According to the guidelines' authors, breast cancer risk is unevenly distributed in younger women, and thus the benefits of screening mammography are not uniformly applicable in this age-group.
"It is important to tailor the decision of screening mammography by discussing the benefits and risks with a woman, addressing her concerns, and making it a joint decision between her and her physician," said the ACP's Amir Qaseem, MD, PhD, lead author of the guidelines.
The guidelines are based on an analysis of 117 systematic reviews, observational studies, and randomized controlled trials designed to assess the effect of mammography screening on breast cancer mortality, the cumulative risk for a false-positive result, and other risks of mammography.
Screening mammography every 1 to 2 years in women aged 40 to 49 years was found to result in a 15% decrease in breast cancer mortality after 14 years of follow-up. This survival benefit is smaller than the 22% mortality reduction observed in women aged ≥50 years.

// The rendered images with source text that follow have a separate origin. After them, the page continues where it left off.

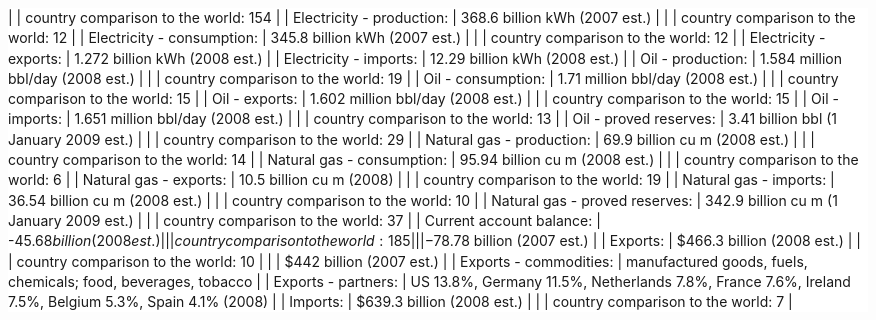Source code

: | | country comparison to the world: 154 |
| Electricity - production: | 368.6 billion kWh (2007 est.) |
| | country comparison to the world: 12 |
| Electricity - consumption: | 345.8 billion kWh (2007 est.) |
| | country comparison to the world: 12 |
| Electricity - exports: | 1.272 billion kWh (2008 est.) |
| Electricity - imports: | 12.29 billion kWh (2008 est.) |
| Oil - production: | 1.584 million bbl/day (2008 est.) |
| | country comparison to the world: 19 |
| Oil - consumption: | 1.71 million bbl/day (2008 est.) |
| | country comparison to the world: 15 |
| Oil - exports: | 1.602 million bbl/day (2008 est.) |
| | country comparison to the world: 15 |
| Oil - imports: | 1.651 million bbl/day (2008 est.) |
| | country comparison to the world: 13 |
| Oil - proved reserves: | 3.41 billion bbl (1 January 2009 est.) |
| | country comparison to the world: 29 |
| Natural gas - production: | 69.9 billion cu m (2008 est.) |
| | country comparison to the world: 14 |
| Natural gas - consumption: | 95.94 billion cu m (2008 est.) |
| | country comparison to the world: 6 |
| Natural gas - exports: | 10.5 billion cu m (2008) |
| | country comparison to the world: 19 |
| Natural gas - imports: | 36.54 billion cu m (2008 est.) |
| | country comparison to the world: 10 |
| Natural gas - proved reserves: | 342.9 billion cu m (1 January 2009 est.) |
| | country comparison to the world: 37 |
| Current account balance: | -$45.68 billion (2008 est.) |
| | country comparison to the world: 185 |
| | -$78.78 billion (2007 est.) |
| Exports: | $466.3 billion (2008 est.) |
| | country comparison to the world: 10 |
| | $442 billion (2007 est.) |
| Exports - commodities: | manufactured goods, fuels, chemicals; food, beverages, tobacco |
| Exports - partners: | US 13.8%, Germany 11.5%, Netherlands 7.8%, France 7.6%, Ireland 7.5%, Belgium 5.3%, Spain 4.1% (2008) |
| Imports: | $639.3 billion (2008 est.) |
| | country comparison to the world: 7 |
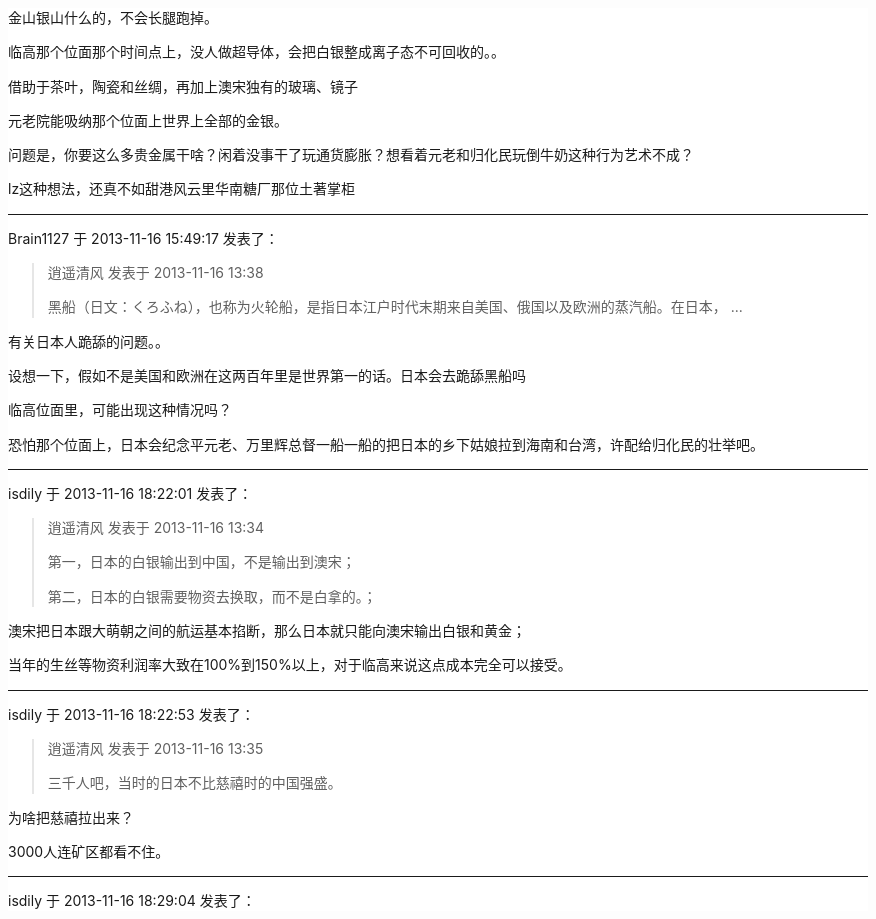 

金山银山什么的，不会长腿跑掉。

临高那个位面那个时间点上，没人做超导体，会把白银整成离子态不可回收的。。

借助于茶叶，陶瓷和丝绸，再加上澳宋独有的玻璃、镜子

元老院能吸纳那个位面上世界上全部的金银。

问题是，你要这么多贵金属干啥？闲着没事干了玩通货膨胀？想看着元老和归化民玩倒牛奶这种行为艺术不成？

lz这种想法，还真不如甜港风云里华南糖厂那位土著掌柜

---------

Brain1127 于 2013-11-16 15:49:17 发表了：

> 逍遥清风 发表于 2013-11-16 13:38
> 
> 黑船（日文：くろふね），也称为火轮船，是指日本江户时代末期来自美国、俄国以及欧洲的蒸汽船。在日本， ...



有关日本人跪舔的问题。。

设想一下，假如不是美国和欧洲在这两百年里是世界第一的话。日本会去跪舔黑船吗

临高位面里，可能出现这种情况吗？

恐怕那个位面上，日本会纪念平元老、万里辉总督一船一船的把日本的乡下姑娘拉到海南和台湾，许配给归化民的壮举吧。

---------

isdily 于 2013-11-16 18:22:01 发表了：

> 逍遥清风 发表于 2013-11-16 13:34
> 
> 第一，日本的白银输出到中国，不是输出到澳宋；
> 
> 第二，日本的白银需要物资去换取，而不是白拿的。；



澳宋把日本跟大萌朝之间的航运基本掐断，那么日本就只能向澳宋输出白银和黄金；

当年的生丝等物资利润率大致在100%到150%以上，对于临高来说这点成本完全可以接受。

---------

isdily 于 2013-11-16 18:22:53 发表了：

> 逍遥清风 发表于 2013-11-16 13:35
> 
> 三千人吧，当时的日本不比慈禧时的中国强盛。



为啥把慈禧拉出来？

3000人连矿区都看不住。

---------

isdily 于 2013-11-16 18:29:04 发表了：
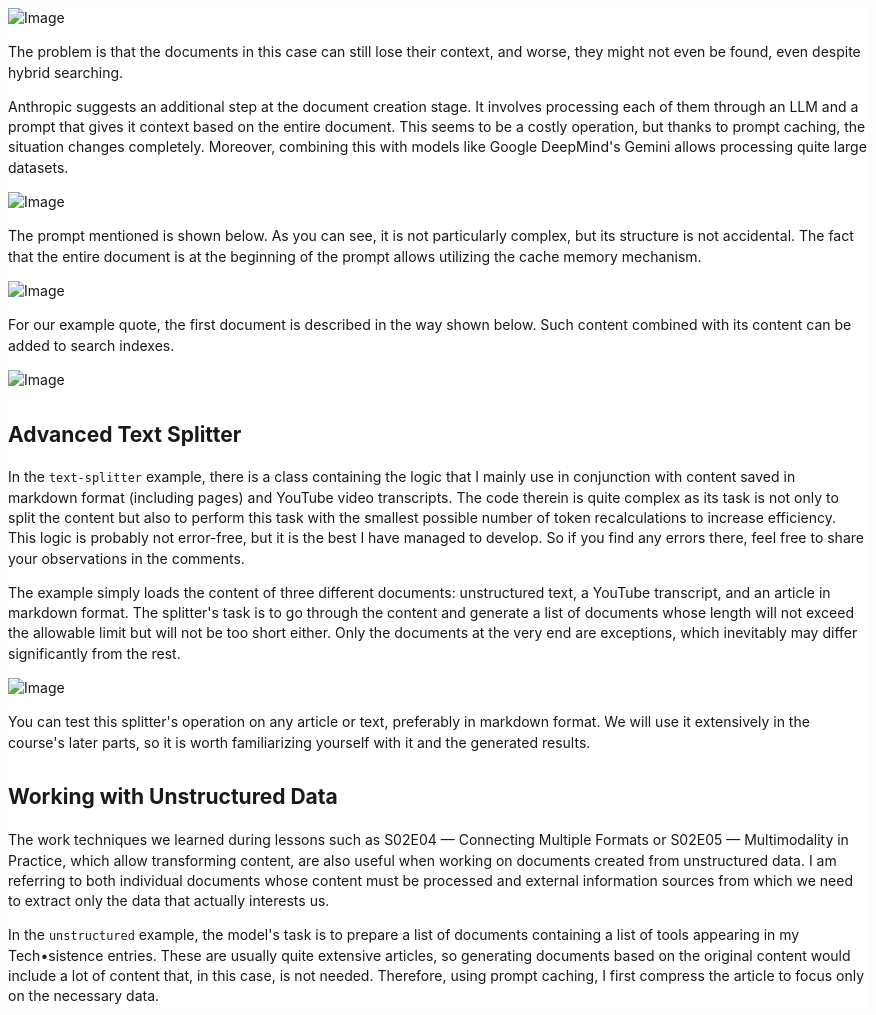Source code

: ![Image](https://cloud.overment.com/2024-10-05/aidevs3_standard_rag-fb37a776-f.png)

The problem is that the documents in this case can still lose their context, and worse, they might not even be found, even despite hybrid searching.

Anthropic suggests an additional step at the document creation stage. It involves processing each of them through an LLM and a prompt that gives it context based on the entire document. This seems to be a costly operation, but thanks to prompt caching, the situation changes completely. Moreover, combining this with models like Google DeepMind's Gemini allows processing quite large datasets.

![Image](https://cloud.overment.com/2024-10-05/aidevs3_contextual-3ebe6fbe-8.png)

The prompt mentioned is shown below. As you can see, it is not particularly complex, but its structure is not accidental. The fact that the entire document is at the beginning of the prompt allows utilizing the cache memory mechanism.

![Image](https://cloud.overment.com/2024-10-05/aidevs3_contextual_prompt-d8e4eb00-8.png)

For our example quote, the first document is described in the way shown below. Such content combined with its content can be added to search indexes.

![Image](https://cloud.overment.com/2024-10-05/aidevs3_document_context-886ea91c-1.png)

## Advanced Text Splitter

In the `text-splitter` example, there is a class containing the logic that I mainly use in conjunction with content saved in markdown format (including pages) and YouTube video transcripts. The code therein is quite complex as its task is not only to split the content but also to perform this task with the smallest possible number of token recalculations to increase efficiency. This logic is probably not error-free, but it is the best I have managed to develop. So if you find any errors there, feel free to share your observations in the comments.

The example simply loads the content of three different documents: unstructured text, a YouTube transcript, and an article in markdown format. The splitter's task is to go through the content and generate a list of documents whose length will not exceed the allowable limit but will not be too short either. Only the documents at the very end are exceptions, which inevitably may differ significantly from the rest.

![Image](https://cloud.overment.com/2024-10-05/aidevs3_splitting_test-965789f4-c.png)

You can test this splitter's operation on any article or text, preferably in markdown format. We will use it extensively in the course's later parts, so it is worth familiarizing yourself with it and the generated results.

## Working with Unstructured Data

The work techniques we learned during lessons such as S02E04 — Connecting Multiple Formats or S02E05 — Multimodality in Practice, which allow transforming content, are also useful when working on documents created from unstructured data. I am referring to both individual documents whose content must be processed and external information sources from which we need to extract only the data that actually interests us.

In the `unstructured` example, the model's task is to prepare a list of documents containing a list of tools appearing in my Tech•sistence entries. These are usually quite extensive articles, so generating documents based on the original content would include a lot of content that, in this case, is not needed. Therefore, using prompt caching, I first compress the article to focus only on the necessary data.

Women with breast cancer detected by screening mammography are considered more likely to be eligible for breast-conserving surgery and less likely to receive adjuvant chemotherapy and hormone therapy than women whose breast cancer is detected in other ways.
Mammography screening is associated with absolute increases in the probabilities of mastectomy, lumpectomy, and radiation therapy, because more cases of cancer are detected.
Rates of false-positive results from screening mammography are high, ranging from 21% to 56% after 10 mammograms for all women. False-positive results have been linked to small increases in generalized anxiety and depression, but they do not decrease the likelihood of subsequent screening mammography.
The variability in the risks and benefits of screening mammography has particular clinical relevance in women under 50, since their lower rates of disease underscore the importance of individual risk factor assessment, including age, family history, and breast density.
Table. Recommendations for screening mammography for women aged 40-49
• Periodically perform individualized assessments of the risk for breast cancer to help guide decisions about screening mammography
• Inform women about the potential benefits and harms of screening mammography
• Base screening mammography decisions on the benefits and harms of screening, as well as on a woman's preferences and breast cancer risk profile
Ann Intern Med
Sources: Qaseem A, Snow V, Sherif K. Screening mammography for women 40 to 49 years of age: a clinical practice guideline from the American College of Physicians. . 2007;146:511-526.
Age is one of the most frequently used criteria for assessing breast cancer risk. The 5-year risk of breast cancer is 0.28% in 35-year-old women versus 2.35% in 75-year-old women.
Having a first-degree relative with breast cancer increases a woman's risk by 2- to 3-fold. Among women aged 40 to 49 years, the rate of breast cancer detection per 1000 mammograms increases from 2.7 among those without a family history of breast cancer to 4.7 among those with a positive family history.
Breast density has a significant impact on the sensitivity and specificity of screening mammography. Sensitivity increases from 62% in women whose breasts are extremely dense to 88% in those whose breasts are almost entirely fat; the false-positive rate is 4.2% and 9.7% in these 2 groups, respectively.
The risk for cancer caused by radiation exposure from mammography screening is considered low, based on studies of other forms of radiation exposure. Reports on the prevalence of pain and discomfort during mammography vary widely (up to 77%). The likelihood of pain appears to be related to anxiety, anticipation of pain, and menstrual cycle.
The guidelines provide a link to a tool for making a quantitative estimate of the risk of invasive breast cancer, based on the Gail model and provided by the National Institutes of Health, which can be found at bcra.nci.nih.gov/brc/q1.htm.